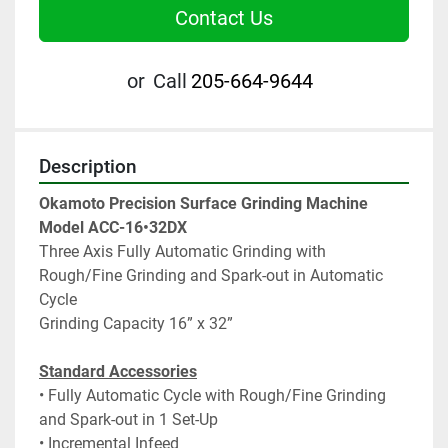
Contact Us
or
Call
205-664-9644
Description
Okamoto Precision Surface Grinding Machine
Model ACC-16•32DX
Three Axis Fully Automatic Grinding with 
Rough/Fine Grinding and Spark-out in Automatic 
Cycle
Grinding Capacity 16” x 32”
Standard Accessories
• Fully Automatic Cycle with Rough/Fine Grinding 
and Spark-out in 1 Set-Up
• Incremental Infeed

━━━━━━━━

◆ Description of the task ◆
Please return the lines above as a JSON list of strings, one string per line, with blank lines dropped and the pictures left out.

◆ Exercise result ◆
[
  "Contact Us",
  "or",
  "Call",
  "205-664-9644",
  "Description",
  "Okamoto Precision Surface Grinding Machine",
  "Model ACC-16•32DX",
  "Three Axis Fully Automatic Grinding with ",
  "Rough/Fine Grinding and Spark-out in Automatic ",
  "Cycle",
  "Grinding Capacity 16” x 32”",
  "Standard Accessories",
  "• Fully Automatic Cycle with Rough/Fine Grinding ",
  "and Spark-out in 1 Set-Up",
  "• Incremental Infeed"
]